The developer of the GPS receiver, the National Space Organization (NSPO), said Thursday in a statement that the device was launched into space on a Taiwan-developed IRIS-A CubeSat on Jan. 14 and has since orbited 500 kilometers above the Earth’s surface.

Since then, the NPSO said, the receiver has operated normally and passed rigorous environmental tests, in the process gaining “flight heritage,” a term used to describe the situation when a technology works in a commercially representative environment.

The more flight heritage a space device accumulates, the more credibility and trust it builds and the more commercially viable it becomes, but it can be hard for product developers to get their products into orbit.

The NPSO did that by hitching a ride on a cubesat — a miniature satellite used primarily for space research. It teamed up with National Cheng Kung University, which developed the IRIS-A CubeSat, to get the GPS device into space.

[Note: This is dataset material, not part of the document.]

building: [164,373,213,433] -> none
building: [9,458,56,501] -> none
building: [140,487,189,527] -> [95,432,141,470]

NSPO Director Wu Jong-shinn (???) said the GPS product’s initial success represents a key step in the agency’s drive to develop and produce satellites with 70 percent of their components made in Taiwan.

Taiwan has previously relied on foreign GPS receivers for its home-grown satellites, but that is changing, according to Wu.

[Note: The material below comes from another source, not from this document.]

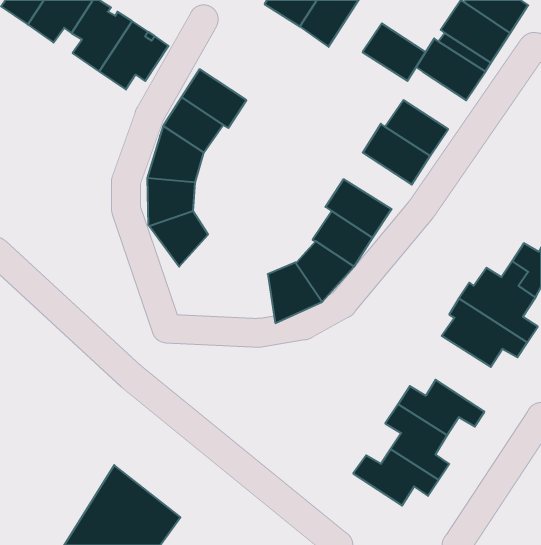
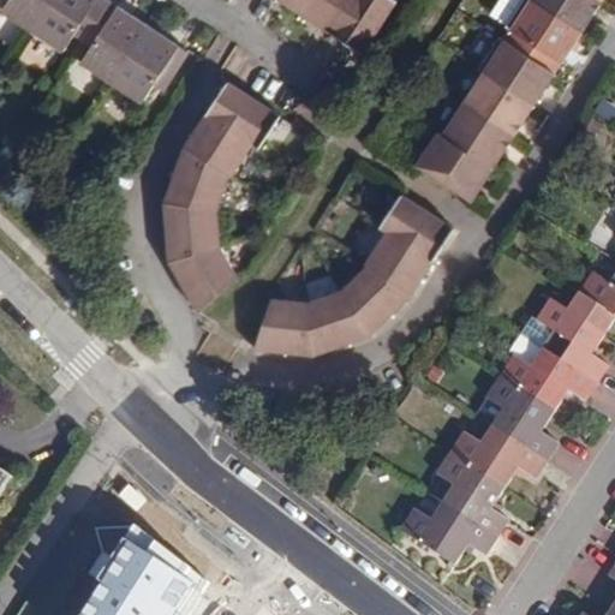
building: [363,23,426,81] -> [454,80,525,145]
building: none -> [253,309,310,364]
building: none -> [484,378,556,464]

The NPSO space-borne GPS receiver is set to be used in an NSPO-manufactured “wind-hunter” satellite, called the Triton, which is to be launched by the end of this year, Formosat-8 satellites, and synthetic aperture radar satellites, he said.

GPS systems represent a key technology in the space industry, the NPSO said, and the GPS receiver it developed will improve satellites’ ability to navigate and reduce the cost of satellite missions.